Member of Parliament Kakuuto
- Incumbent
- Assumed office 25 May 2026
- President: Yoweri Kaguta Museveni
- Preceded by: Geoffrey Lutaaya

Regional Whip of Southwestern Buganda Region NRM

Personal details
- Born: Kaka Lubega Ismail Uthman 1 June 1980 (age 46)
- Citizenship: Uganda
- Party: National Resistance Movement
- Occupation: Business Man, politician, Islamic scholar
- Known for: Politics Member of the 12th Parliament of Uganda

= Kaka Lubega Ismail Uthuman =

Ugandan Politician

Kaka Lubega Ismail Uthuman (born 1 June 1980) is a member of the 12th parliament of the Republic of Uganda, affiliated with the National Resistance Movement (NRM), representing Kakuuto Constituency in Kyotera District.

== Biography ==
In 2009, He graduated with a Bachelor's in Islamic Studies and Arabic language from the Islamic University of Medina. In 2003, attained a Diploma in Journalism from Azzaytuna University, Tarahona, Libya.

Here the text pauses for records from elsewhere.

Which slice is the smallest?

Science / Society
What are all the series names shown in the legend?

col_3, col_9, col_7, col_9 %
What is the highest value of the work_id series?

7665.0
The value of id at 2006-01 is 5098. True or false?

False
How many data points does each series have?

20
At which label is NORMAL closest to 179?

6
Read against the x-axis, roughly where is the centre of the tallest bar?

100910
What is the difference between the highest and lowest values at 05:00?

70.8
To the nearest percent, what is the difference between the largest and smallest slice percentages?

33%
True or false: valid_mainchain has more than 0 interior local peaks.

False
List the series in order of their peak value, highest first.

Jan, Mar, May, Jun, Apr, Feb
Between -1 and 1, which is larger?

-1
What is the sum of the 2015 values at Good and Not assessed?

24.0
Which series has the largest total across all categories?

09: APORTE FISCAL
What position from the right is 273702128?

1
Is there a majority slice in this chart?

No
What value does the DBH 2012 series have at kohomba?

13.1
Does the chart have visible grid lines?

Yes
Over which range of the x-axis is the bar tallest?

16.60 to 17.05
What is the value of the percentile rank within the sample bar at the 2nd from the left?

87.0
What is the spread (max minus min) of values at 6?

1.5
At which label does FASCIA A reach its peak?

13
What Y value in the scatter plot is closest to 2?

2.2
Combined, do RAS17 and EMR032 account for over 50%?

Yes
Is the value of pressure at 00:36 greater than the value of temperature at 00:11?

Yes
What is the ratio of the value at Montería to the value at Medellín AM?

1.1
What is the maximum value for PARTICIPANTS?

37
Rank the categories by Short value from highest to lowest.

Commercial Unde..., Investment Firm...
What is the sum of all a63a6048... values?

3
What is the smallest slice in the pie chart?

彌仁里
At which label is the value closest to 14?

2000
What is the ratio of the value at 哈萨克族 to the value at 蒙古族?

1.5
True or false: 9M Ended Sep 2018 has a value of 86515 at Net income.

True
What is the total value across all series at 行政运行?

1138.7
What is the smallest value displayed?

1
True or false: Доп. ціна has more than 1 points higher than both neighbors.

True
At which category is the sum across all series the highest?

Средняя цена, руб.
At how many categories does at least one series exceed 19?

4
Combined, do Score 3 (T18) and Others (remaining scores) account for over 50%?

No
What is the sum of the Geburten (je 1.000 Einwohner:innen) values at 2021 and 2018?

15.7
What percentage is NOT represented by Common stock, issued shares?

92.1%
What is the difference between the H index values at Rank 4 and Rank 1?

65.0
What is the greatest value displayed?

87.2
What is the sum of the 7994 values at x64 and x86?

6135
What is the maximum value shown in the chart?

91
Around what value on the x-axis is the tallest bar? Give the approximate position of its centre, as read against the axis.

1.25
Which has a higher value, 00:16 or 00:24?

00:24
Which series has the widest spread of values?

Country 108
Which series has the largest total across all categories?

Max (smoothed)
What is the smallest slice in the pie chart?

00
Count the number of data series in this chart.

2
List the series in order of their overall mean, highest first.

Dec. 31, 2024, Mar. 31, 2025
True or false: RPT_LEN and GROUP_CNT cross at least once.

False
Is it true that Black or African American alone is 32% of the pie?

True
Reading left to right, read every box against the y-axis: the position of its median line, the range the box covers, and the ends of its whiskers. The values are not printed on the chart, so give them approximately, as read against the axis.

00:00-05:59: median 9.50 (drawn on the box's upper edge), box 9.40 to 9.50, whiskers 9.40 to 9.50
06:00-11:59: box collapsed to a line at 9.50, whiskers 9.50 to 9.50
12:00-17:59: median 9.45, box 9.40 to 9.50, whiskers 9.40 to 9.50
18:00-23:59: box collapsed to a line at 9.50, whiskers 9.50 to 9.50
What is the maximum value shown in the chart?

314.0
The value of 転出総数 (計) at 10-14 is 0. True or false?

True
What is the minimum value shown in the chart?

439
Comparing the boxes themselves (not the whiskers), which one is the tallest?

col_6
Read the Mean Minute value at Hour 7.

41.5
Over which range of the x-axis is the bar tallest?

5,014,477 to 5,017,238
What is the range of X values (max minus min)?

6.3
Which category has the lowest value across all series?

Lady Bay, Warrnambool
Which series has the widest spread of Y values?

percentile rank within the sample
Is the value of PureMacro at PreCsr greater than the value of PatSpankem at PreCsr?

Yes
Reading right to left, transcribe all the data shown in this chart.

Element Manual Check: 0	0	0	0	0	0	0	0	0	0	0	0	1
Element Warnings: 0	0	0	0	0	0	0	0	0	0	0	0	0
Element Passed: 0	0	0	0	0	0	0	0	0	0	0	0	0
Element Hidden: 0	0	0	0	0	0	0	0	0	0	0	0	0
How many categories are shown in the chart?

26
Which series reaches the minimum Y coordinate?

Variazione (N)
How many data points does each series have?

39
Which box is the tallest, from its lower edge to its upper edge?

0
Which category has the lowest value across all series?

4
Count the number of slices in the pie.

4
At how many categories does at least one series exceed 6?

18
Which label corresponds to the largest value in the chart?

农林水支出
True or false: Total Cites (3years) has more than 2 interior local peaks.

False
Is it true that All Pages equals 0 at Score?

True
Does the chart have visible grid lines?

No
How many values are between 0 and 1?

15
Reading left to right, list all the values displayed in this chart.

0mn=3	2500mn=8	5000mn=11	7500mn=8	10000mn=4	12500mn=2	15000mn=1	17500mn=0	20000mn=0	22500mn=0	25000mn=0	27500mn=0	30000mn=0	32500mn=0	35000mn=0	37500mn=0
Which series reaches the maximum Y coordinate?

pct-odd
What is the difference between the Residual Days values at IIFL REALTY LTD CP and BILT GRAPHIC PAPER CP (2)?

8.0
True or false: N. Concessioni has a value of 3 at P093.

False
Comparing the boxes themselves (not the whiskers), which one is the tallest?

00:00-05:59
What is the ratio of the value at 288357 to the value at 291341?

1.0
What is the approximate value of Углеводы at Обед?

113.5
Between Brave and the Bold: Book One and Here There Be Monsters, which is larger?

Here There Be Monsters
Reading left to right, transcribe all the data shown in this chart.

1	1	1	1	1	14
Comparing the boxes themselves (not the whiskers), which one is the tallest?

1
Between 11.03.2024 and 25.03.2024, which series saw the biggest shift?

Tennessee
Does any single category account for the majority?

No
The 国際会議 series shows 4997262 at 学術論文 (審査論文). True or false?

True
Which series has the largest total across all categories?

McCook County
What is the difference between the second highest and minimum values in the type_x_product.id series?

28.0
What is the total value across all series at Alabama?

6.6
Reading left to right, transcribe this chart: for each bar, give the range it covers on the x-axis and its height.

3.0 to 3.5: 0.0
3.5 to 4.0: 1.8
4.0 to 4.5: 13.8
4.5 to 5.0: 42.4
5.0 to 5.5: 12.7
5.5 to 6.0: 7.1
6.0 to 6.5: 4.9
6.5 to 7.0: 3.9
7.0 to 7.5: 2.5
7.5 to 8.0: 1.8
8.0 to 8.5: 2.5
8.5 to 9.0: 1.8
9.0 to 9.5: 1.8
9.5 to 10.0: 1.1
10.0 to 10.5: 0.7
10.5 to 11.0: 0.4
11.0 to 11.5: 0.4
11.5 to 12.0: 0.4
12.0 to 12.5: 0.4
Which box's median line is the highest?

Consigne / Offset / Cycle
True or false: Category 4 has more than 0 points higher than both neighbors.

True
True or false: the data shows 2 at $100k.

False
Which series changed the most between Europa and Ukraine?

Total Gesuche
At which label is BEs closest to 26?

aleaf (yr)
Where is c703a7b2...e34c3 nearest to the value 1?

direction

In 2021, he contested for the seat of Member of Parliament for Kakuuto Constituency, where he came 4th with the race won by the National Unity Platform (NUP) candidate Geofrey Lutaaya.

In 2026, He came back to the race where he won the election to represent the constituency after being backed as the NRM flag bearer.